◆ **Extracted material**:
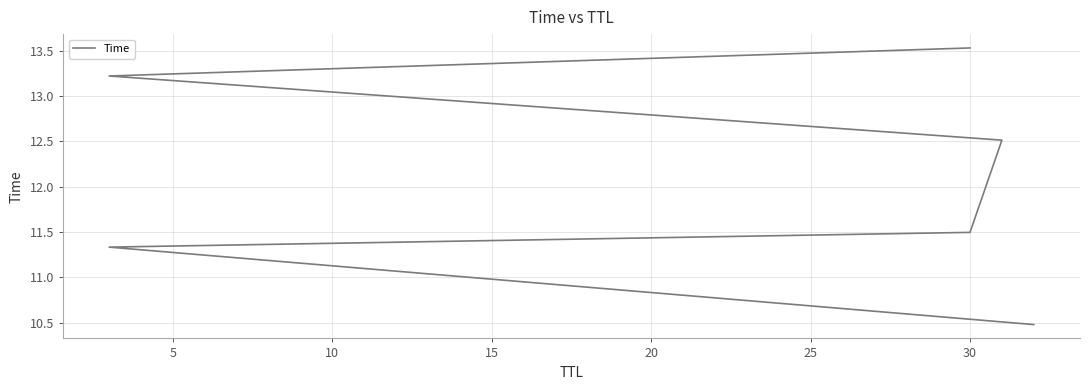

How many distinct data groups are displayed?

1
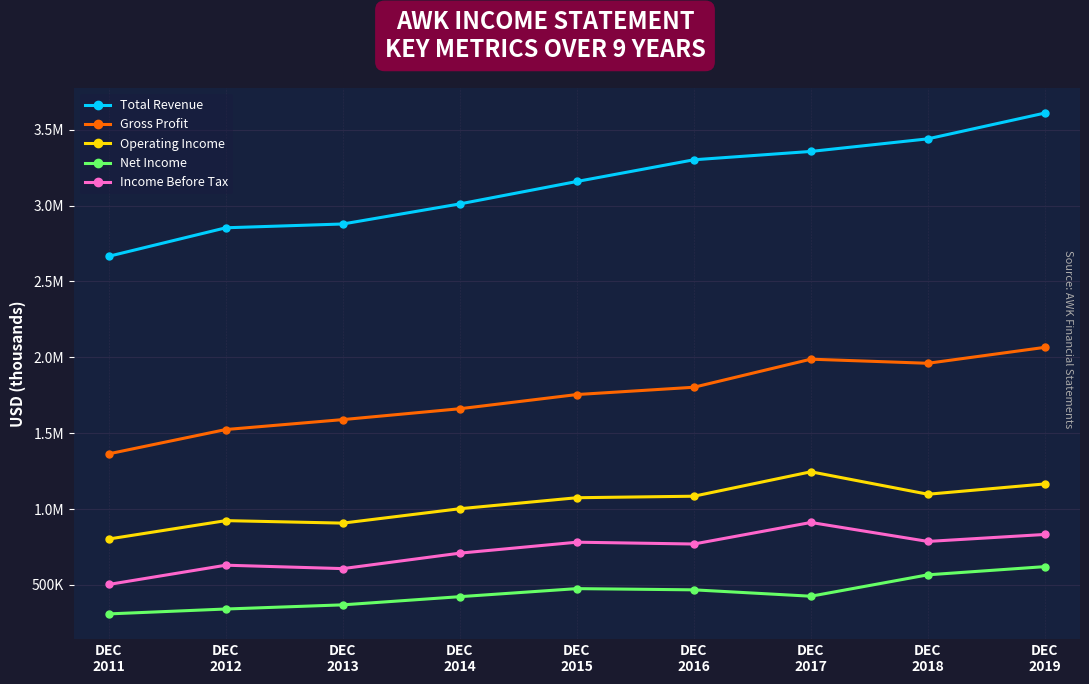

What is the maximum value for Operating Income?

1246000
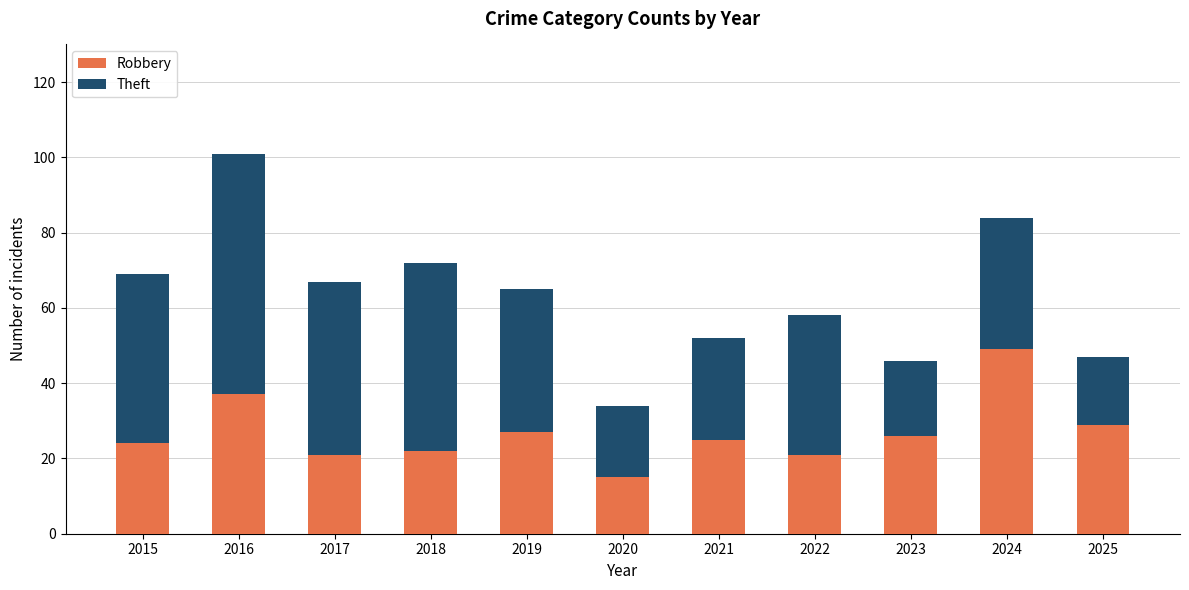

What is the sum of the Robbery values at 2022 and 2019?

48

◆ **Activity**:
Convert the material above into a JSON list of strings, one string per line, leaving out blank lines and the pictures.

◆ **Answer section**:
[
  "How many distinct data groups are displayed?",
  "1",
  "What is the maximum value for Operating Income?",
  "1246000",
  "What is the sum of the Robbery values at 2022 and 2019?",
  "48"
]